The following is a brief resumé of a major essay, written as part of the Reflective Musician Project at the Norwegian Academy of Music, and awaiting complete publication in  “Collected Writings of the Orpheus Institute”. [1]  Many published studies emphasise the importance of analysing musical scores in order for the performer to prepare a high quality musical performance. The present essay is a study of the opposite approach: It shows how musical structure emerges, embodied in sound and time, in a full-fledged interpretation, and as a result reveals metrical functions beyond those traditionally found in a score analysis. While music theory certainly can teach the performer many things, music theory has other points to learn from the musical conception of accomplished performers. 

In his interpretation of Chopin’s Third Ballade S. Rachmaninoff deviates from a literal rendering of the score in many instances.  Compared to today’s standards of interpretation, his choices are extreme.  But then his contemporary A. Schoenberg calls him the pianist builder, the puritan, somebody who never went to extremes, and states his interpretations appeared the same year in and year out.  Evidently the pianist-composer Rachmaninoff does not only yield to momentary whims of emotion, but also takes care that the rubati, accelerandi and the additions of dynamics and accents, make sense as form-building elements in an organic whole.

I have pursued his logic of interpretation through selecting a few case studies from his performance. I have insisted on using qualitative rather than quantitative means.  

Methods of analysis

In the above-mentioned essay the investigations of Rachmaninoff’s music have been made by using methods that are part of the Aural Sonology Project at the Norwegian Academy of Music. [2]

They are ordered in five categories: Form-building functions, Types of velocity, Pulse typology, Flux, and Heard Metre. Below these terms will be briefly defined; for more complete definitions the reader is referred to publications mentioned in footnote 2.

‘Metre as heard’ is a new development within the Aural Sonology Project. It is published and discussed for the first time in the present essay.

Meter as heard

Aural musical metre is a regular or quasi-regular hierarchically organised time unit in middle or slow gesture-time.
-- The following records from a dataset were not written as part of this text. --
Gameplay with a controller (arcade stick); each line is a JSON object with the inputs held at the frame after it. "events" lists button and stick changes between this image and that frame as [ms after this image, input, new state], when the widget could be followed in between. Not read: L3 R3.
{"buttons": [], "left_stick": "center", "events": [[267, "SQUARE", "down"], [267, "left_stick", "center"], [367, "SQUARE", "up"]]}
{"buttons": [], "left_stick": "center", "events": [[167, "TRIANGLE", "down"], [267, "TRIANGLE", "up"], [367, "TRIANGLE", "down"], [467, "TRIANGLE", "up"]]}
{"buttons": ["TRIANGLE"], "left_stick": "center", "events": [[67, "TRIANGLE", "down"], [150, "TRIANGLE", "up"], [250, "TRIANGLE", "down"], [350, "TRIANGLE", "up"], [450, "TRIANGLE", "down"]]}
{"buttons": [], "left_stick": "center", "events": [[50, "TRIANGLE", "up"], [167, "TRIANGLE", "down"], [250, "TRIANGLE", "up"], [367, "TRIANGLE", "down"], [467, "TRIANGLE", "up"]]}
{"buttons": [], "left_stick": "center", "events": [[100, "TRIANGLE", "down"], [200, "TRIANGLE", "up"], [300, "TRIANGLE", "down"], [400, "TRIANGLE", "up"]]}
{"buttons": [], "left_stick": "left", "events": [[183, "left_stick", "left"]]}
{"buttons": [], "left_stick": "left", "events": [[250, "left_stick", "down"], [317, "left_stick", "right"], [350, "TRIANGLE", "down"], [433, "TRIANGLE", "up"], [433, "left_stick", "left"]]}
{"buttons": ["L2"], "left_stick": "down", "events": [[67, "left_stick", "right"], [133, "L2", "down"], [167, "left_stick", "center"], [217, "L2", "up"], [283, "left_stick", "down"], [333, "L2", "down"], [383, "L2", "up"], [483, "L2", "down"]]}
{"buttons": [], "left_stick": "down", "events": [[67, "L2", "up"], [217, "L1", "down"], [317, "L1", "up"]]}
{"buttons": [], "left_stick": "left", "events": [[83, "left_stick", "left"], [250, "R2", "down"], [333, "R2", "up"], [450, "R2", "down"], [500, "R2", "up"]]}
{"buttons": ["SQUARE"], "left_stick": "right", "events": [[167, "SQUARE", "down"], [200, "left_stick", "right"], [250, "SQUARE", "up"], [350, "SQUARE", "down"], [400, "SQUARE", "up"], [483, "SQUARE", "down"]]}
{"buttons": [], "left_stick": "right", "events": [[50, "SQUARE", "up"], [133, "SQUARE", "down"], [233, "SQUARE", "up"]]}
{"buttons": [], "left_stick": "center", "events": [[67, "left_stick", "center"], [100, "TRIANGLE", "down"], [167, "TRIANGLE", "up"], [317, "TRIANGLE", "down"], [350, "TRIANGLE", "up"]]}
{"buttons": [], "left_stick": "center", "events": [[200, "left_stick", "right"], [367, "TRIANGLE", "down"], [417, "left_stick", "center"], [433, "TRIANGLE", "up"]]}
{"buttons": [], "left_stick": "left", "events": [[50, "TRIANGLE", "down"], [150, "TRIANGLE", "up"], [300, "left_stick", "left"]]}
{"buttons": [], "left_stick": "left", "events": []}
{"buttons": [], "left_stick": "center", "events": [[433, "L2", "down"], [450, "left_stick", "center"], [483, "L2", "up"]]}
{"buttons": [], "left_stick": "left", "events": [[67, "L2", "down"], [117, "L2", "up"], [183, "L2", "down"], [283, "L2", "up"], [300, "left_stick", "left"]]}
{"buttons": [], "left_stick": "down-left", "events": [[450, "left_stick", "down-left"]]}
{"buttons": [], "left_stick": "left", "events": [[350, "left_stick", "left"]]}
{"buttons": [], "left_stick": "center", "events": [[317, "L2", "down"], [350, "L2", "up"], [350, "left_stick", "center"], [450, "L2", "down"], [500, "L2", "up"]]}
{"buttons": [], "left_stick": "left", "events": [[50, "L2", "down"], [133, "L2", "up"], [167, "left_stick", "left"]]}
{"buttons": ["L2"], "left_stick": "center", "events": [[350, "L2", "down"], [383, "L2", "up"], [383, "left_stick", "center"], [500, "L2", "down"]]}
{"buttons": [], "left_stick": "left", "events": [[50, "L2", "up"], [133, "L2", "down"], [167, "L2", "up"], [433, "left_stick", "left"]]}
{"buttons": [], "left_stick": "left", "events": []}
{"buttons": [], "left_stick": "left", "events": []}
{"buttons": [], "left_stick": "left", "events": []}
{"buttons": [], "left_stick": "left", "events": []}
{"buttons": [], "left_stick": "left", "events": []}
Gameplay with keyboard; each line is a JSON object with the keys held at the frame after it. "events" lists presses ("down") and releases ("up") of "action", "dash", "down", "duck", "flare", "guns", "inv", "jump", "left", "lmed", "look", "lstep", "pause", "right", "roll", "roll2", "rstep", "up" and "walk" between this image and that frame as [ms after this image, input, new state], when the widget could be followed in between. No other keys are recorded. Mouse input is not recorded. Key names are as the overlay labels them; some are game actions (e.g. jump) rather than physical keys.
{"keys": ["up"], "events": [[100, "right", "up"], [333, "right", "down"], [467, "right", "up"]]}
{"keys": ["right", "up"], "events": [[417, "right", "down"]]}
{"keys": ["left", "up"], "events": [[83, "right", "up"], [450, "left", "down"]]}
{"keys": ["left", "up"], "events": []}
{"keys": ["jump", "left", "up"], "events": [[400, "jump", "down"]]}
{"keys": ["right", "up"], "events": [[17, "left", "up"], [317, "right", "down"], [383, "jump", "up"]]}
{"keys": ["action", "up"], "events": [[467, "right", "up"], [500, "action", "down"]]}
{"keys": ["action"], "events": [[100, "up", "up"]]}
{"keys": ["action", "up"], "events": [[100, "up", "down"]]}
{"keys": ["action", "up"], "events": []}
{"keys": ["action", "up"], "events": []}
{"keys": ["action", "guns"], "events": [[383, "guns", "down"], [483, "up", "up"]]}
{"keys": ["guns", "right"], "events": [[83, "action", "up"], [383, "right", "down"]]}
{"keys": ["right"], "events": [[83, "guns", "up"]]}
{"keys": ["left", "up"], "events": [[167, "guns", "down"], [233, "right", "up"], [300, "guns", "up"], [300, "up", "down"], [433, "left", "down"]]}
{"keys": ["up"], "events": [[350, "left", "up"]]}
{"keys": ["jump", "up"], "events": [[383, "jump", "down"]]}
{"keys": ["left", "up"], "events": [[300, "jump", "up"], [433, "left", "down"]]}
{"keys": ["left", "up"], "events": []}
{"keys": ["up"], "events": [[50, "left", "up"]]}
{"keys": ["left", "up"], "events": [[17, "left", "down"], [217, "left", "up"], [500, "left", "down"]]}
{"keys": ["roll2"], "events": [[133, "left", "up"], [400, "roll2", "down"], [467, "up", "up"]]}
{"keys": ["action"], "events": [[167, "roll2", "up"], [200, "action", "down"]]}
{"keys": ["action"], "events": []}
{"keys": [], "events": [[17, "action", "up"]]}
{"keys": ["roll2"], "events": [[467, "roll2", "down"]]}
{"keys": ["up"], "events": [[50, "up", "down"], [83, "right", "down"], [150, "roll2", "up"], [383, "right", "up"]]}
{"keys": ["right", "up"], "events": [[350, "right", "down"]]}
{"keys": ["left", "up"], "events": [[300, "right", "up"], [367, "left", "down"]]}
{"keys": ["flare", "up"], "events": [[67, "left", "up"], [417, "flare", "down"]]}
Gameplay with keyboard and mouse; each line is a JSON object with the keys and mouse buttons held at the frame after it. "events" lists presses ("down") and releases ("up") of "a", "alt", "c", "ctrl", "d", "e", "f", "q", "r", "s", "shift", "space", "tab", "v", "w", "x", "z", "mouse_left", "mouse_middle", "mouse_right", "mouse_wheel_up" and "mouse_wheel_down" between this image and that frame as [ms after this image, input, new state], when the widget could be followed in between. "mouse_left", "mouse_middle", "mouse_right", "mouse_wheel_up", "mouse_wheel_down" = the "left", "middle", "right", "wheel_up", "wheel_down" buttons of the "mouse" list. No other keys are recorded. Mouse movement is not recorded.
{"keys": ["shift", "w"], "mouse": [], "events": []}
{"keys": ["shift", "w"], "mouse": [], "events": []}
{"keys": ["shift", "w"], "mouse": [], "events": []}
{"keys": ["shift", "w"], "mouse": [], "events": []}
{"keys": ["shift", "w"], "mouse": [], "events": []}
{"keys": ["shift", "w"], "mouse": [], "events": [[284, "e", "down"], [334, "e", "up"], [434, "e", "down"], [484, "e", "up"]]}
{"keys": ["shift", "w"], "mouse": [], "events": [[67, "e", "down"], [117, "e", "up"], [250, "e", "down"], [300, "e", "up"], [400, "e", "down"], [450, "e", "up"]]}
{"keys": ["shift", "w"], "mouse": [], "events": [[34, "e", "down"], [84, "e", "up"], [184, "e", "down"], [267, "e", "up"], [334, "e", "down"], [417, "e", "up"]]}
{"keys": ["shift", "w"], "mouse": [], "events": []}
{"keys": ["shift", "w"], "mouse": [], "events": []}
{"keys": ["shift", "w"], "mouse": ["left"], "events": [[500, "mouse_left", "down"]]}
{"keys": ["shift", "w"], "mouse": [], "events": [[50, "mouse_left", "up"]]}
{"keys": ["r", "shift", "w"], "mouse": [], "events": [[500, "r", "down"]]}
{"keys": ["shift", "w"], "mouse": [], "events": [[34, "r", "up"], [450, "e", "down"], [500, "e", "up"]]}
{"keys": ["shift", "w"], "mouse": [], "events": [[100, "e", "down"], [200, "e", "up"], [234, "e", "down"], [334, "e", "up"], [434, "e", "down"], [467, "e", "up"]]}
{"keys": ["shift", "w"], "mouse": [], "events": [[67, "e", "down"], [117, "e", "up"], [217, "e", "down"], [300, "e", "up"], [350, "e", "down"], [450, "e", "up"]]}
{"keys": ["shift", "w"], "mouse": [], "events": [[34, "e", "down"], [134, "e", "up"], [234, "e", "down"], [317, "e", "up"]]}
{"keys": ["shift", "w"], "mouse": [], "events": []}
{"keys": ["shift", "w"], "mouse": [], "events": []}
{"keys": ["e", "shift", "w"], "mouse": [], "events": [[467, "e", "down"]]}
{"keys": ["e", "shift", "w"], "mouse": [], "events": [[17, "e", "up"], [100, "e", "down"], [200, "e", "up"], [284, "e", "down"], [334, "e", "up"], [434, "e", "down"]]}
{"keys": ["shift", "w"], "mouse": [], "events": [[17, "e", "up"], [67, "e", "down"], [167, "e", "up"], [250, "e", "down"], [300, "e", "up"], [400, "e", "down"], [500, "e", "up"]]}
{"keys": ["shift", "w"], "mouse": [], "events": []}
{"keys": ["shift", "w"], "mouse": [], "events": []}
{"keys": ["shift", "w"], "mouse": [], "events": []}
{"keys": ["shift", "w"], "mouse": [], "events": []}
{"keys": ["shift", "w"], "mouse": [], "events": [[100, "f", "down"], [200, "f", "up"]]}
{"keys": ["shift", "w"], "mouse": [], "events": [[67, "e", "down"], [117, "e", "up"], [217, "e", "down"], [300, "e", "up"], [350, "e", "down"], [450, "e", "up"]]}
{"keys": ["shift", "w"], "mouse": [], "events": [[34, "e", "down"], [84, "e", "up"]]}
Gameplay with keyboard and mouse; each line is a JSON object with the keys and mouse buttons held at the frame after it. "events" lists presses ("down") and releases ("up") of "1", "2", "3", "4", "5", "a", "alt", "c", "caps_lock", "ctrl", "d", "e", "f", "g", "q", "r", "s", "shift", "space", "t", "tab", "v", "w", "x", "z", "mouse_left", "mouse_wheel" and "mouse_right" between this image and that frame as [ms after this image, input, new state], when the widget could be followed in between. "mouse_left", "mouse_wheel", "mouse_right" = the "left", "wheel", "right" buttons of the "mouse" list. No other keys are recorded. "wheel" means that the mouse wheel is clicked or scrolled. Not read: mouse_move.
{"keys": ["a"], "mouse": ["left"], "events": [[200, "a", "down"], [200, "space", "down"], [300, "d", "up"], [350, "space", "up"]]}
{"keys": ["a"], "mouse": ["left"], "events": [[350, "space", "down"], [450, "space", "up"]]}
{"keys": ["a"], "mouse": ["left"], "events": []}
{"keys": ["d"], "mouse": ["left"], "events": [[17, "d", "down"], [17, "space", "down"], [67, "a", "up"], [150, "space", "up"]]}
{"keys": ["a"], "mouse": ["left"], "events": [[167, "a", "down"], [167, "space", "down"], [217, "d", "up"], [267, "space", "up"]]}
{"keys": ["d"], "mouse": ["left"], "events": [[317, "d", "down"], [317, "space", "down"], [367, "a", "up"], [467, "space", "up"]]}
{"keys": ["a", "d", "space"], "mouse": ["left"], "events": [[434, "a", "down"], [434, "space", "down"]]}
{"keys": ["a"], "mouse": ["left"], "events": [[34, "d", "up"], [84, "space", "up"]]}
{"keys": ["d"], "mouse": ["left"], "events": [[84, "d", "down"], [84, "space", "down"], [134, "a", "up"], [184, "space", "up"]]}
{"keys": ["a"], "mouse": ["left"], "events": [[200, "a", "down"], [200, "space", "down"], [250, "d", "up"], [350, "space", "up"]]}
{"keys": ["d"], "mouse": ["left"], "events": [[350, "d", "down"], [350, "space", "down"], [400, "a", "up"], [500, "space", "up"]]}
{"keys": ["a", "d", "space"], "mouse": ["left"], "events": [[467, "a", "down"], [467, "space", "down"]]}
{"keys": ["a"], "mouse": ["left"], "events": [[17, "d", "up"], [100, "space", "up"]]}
Its most important feature is a real or imagined recurring accent (down-beat) that functions as a metrical determinant. The term ‘imagined’ means that the recurring accent may not be a sonically manifest accent, but one projected by the listener.

The aurally perceived bar will be called an H-bar (‘heard bar’). The H-bar consists of a relatively stable number of shorter pulses (regular or oblique), called H-beats (‘heard beats’). An H-bar of four H-beats will be written: 4-H-bar. The H-bars may be organised into aural hypermeters. The H-meter (‘heard meter’) may or may not coincide with notated meter. 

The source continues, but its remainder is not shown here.